Van için hiç iç acıcı bir tablo yok maalesef…

Gelin hep birlikte kişi başına düşen milli gelire, eğitim başarımıza, yaşanabilirliliğe, ihracat rakamlarına, istihdama, işsizlik oranlarına bakalım, inceleyelim araştıralım… Hiç bir alanda iyi bir başarı grafiğimizin olmadığını rahatlıkla görebileceğiz…
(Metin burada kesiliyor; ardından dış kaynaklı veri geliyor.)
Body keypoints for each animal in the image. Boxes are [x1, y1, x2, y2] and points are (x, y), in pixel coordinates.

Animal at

İmarımız en büyük kanayan yaramız…

Van için kronikleşmiş birçok sorun belki de küçük bir dokunuşla halledilebilir… Bu küçük dokunuşlarla çoğu şeyler değişebilir... Bugün çevre yolu yaklaşık 15 yıldır gündemde olan bir konu ama ne kadarı çözüldü. Mesela sahil yolu projesi, neden bir türlü bitmek bilmiyor. İmar sorunumuz var. Van’da 21. Yüz yılda Büyükşehir olmuş bir ilde halen parsel bazında tadilatlar yapılıyor. İmar bir memleketin büyümesini, yaşanabilirliliğini, modernleşmesini gösteren en önemli etkenlerden bir tanesidir... İmar insanların bütün ihtiyaçlarına en hızlı bir şekilde ulaşılabilecek bir düzenlemedir. Ama imarımız en büyük kanayan yaramız…
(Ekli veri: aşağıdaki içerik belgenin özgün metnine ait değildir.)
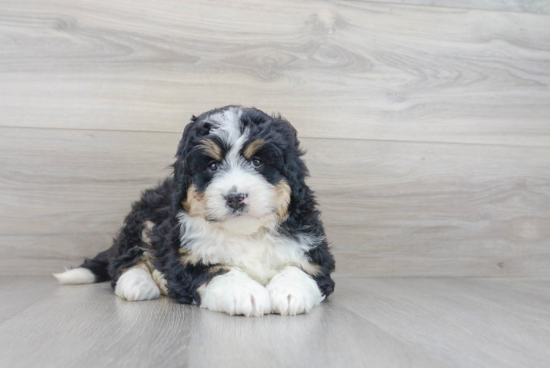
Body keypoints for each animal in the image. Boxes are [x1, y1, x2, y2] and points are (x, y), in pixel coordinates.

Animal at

Güç birliği platformu Akyuvarların bir mikrobu yok ettikleri gibi Van sorunlarını yok edebilirler…

 

Ama yine de ümitliyim. Bu sorunların çözülebileceğine olan inancımı yitirmek istemiyorum doğrusu… Van'da mesela bir güç birliği platformu oluşturuldu. Elinde güçlü argümanları olan 75 tane bileşeni var. Ve bunun hayata geçmesiyle Van'da birçok şeyin değişebileceği kanısındayım.  Van’ın sorunlarının merkeze alınıp çözülebilmesini sağlamak için bir fırsattır. Çünkü sivil bir yapıdır. Biraz daha genişletilebilirse daha verimli olabileceğine inanıyorum… Var olan bir sorunu aralarına aldıkları zaman onu bitirebilirler... Bu bileşenler, Akyuvarların bir mikrobu yok ettikleri gibi o sorunu yok edebilirler.   Burada kişisel beklentilerimizi veya temsil ettiğimiz kurumlarımızın beklentilerini bir tarafa bırakıp Van’ı merkeze alıp bu sorunları çözümü noktası için bu platforma ciddi bir destek vermemiz gerekiyor. Çünkü şahıs bazında çözüm dönemi artık bitmiştir. Oluşumların, organizasyonların olduğu çözümler artık daha değerlidir. En büyük sıkıntımız olan ekonomik sıkıntıdan kurtulmamız sosyal barışı da beraberinde getirecektir. Yeter ki, Enerjimizi bir birimizle uğraşarak harcamayalım. Eğer enerjimizi bir amaç uğruna harcarsak çok farklı şeyler olabileceğine inancım tamdır…

Kerem Baynal Kimdir?

1968 Çatak doğumluyum. İstanbul Teknik Üniversitesi (İTÜ) Metalurji (Metal) Bilimi) bölümü mezunuyum. Uzun yıllar kendi mesleğimi icra ettikten sonra yaklaşık 28 yıldır özel sektörde çalışmaktayım. 8 yıl kendi işim 20 yıl ise özel sektör farklı kulvarlarında yönetici, üst yönetici olarak çalışmalar yürüttüm... Son 8 yıldır Memleketim Van'dayım. Bugün Türkiye genelinde kurumsal çalışan bir gayrimenkul sektörünün Van temsilciliğini sürdürmekteyim.  2015 yılından itibaren devraldığımız Müstakil Sanayici İş Adamları Derneği (MÜSİAD) Van Şube başkanlığını, Bir okulun okul aile birliği başkanlığını ayrıca İpekyolu ve Van Büyükşehir Belediyesinde Belediye Meclis üyesi olarak görev yapmaktayım.  Evli 3 çocuk babasıyım. Anadilim Kürtçe ile birlikte Türkçe ve İngilizce olmak üzere 3 dil bilmekteyim. 2013 yılında toplam 16 bölümden oluşan 'Geleceğimiz Gençlerimiz' isimli bir programın hem hazırlayıcısı hem de sunuculuğunu yaptım... Normal bir hayat yaşayan bir insanım. Olduğum gibi görünmeye gayret eden biriyim... Olmayan bir özelliğimi ön plana asla çıkarmadım çıkarmayacağım... Gerek de yoktur.